▶ **Ketentuan Tugas**
- a) Dalam teks tentang belajar bahasa Belanda, siapa novelis yang disebut bertekuk lutut saat mengikuti kursus itu?
- b) Salin kembali bagian teks tentang belajar bahasa Belanda mulai dari "Berkali-kali meneer Tonny" sampai dengan "oleh penutur Belanda.", tanpa mengubah satu kata pun.
---------- Teks Latihan ----------
Nederlands Is Makellijk

NEDERLANDS is makellijk, tulis meneer Tonny dengan huruf besar di papan tulis yang lebar, putih, dan mulus itu. Kalimat itu saja yang ia tegaskan untuk mencuci otak kami agar semangat tidak keropos di tahap awal belajar bahasa kompeni ini. “Nederlands is makeuleuk,” ucap kami serempak menirukan.
.
Ia katakan kelebihan bahasa Belanda dari bahasa Inggris ialah pengucapannya yang apa adanya. Apa yang tertera, dibaca saja, tuturnya. Tetapi saya sangkal pernyataannya dalam hati,”Kalau mudah, kenapa orang Indonesia merasa lidah mereka kaku saat membaca tulisan Belanda?” .
.
Namun, itulah enaknya belajar bahasa, yang tak masuk dalam ranah eksakta. Semuanya relatif, suka suka. Anda bisa mengajukan klaim mudah dan menambahkan pengecualian. Dan pengecualian itulah yang tak bisa dipahami secara logis dan susah dipahami dan dihapalkan.
.
Semangat belajar memang penting untuk dipelihara selama perjalanan mencari ilmu. Sebab tidak semua fase belajar itu menyenangkan untuk dijalani.
.
Tetapi seorang teman mengatakan, bahasa bekas penjajah ini susah. Begitu susah, sampai novelis termasyhur Eka Kurniawan bertekuk lutut saat mengikuti kursus ini.
.
Berkali-kali meneer Tonny mengajukan bukti pendukung pernyataannya bahwa Nederlands is makellijk (bahasa Belanda itu mudah). Disuruhnya kami mengajukan contoh kata-kata dalam bahasa Indonesia yang diserap dari bahasa ini, dari verboden (terlarang), kraag (krah), tas, handoek (handuk), korsluit (korslet), koelkast (kulkas), pootlood (pensil/ potlot), kantoor (kantor), fiets (pit, bahasa Jawa), om, tante, dan daftarnya tak habis-habis.
.
Sayangnya panjangnya daftar itu cuma menunjukkan besarnya cengkeraman mereka pada bangsa ini, bahkan di luar urusan politik dan kenegaraan. Sementara itu, pengaruh bangsa (yang kuantitasnya) besar yang (berdaya saing) ‘kecil’ ini relatif sangat rendah pada mereka. Buktinya, susah sekali menemukan kata-kata bahasa Indonesia yang diserap oleh penutur Belanda.
.
---------- Cuplikan Data ----------
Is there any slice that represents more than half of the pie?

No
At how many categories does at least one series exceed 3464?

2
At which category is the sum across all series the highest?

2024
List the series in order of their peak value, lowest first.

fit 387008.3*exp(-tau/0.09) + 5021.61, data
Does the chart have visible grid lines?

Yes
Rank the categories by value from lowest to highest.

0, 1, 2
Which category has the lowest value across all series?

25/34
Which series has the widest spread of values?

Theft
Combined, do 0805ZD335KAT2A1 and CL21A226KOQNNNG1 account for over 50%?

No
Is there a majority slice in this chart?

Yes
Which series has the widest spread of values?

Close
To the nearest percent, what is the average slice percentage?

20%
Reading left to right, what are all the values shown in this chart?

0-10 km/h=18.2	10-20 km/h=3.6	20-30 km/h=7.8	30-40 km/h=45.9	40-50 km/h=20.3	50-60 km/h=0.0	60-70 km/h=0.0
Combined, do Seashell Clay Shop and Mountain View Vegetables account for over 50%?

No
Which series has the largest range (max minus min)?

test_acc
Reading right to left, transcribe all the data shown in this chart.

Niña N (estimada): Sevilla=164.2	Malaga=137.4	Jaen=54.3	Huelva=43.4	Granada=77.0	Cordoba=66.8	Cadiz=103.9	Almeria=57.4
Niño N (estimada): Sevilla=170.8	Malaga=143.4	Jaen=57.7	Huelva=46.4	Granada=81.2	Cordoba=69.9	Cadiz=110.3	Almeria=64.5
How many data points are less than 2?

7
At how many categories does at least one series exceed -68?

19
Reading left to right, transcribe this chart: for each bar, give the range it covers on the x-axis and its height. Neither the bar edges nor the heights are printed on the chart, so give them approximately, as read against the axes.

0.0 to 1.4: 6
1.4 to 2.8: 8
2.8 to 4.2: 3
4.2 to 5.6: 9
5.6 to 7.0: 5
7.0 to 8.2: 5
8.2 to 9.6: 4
----------
▶ **Hasil Latihan**
- a) Eka Kurniawan.

- b)
Berkali-kali meneer Tonny mengajukan bukti pendukung pernyataannya bahwa Nederlands is makellijk (bahasa Belanda itu mudah). Disuruhnya kami mengajukan contoh kata-kata dalam bahasa Indonesia yang diserap dari bahasa ini, dari verboden (terlarang), kraag (krah), tas, handoek (handuk), korsluit (korslet), koelkast (kulkas), pootlood (pensil/ potlot), kantoor (kantor), fiets (pit, bahasa Jawa), om, tante, dan daftarnya tak habis-habis.
.
Sayangnya panjangnya daftar itu cuma menunjukkan besarnya cengkeraman mereka pada bangsa ini, bahkan di luar urusan politik dan kenegaraan. Sementara itu, pengaruh bangsa (yang kuantitasnya) besar yang (berdaya saing) ‘kecil’ ini relatif sangat rendah pada mereka. Buktinya, susah sekali menemukan kata-kata bahasa Indonesia yang diserap oleh penutur Belanda.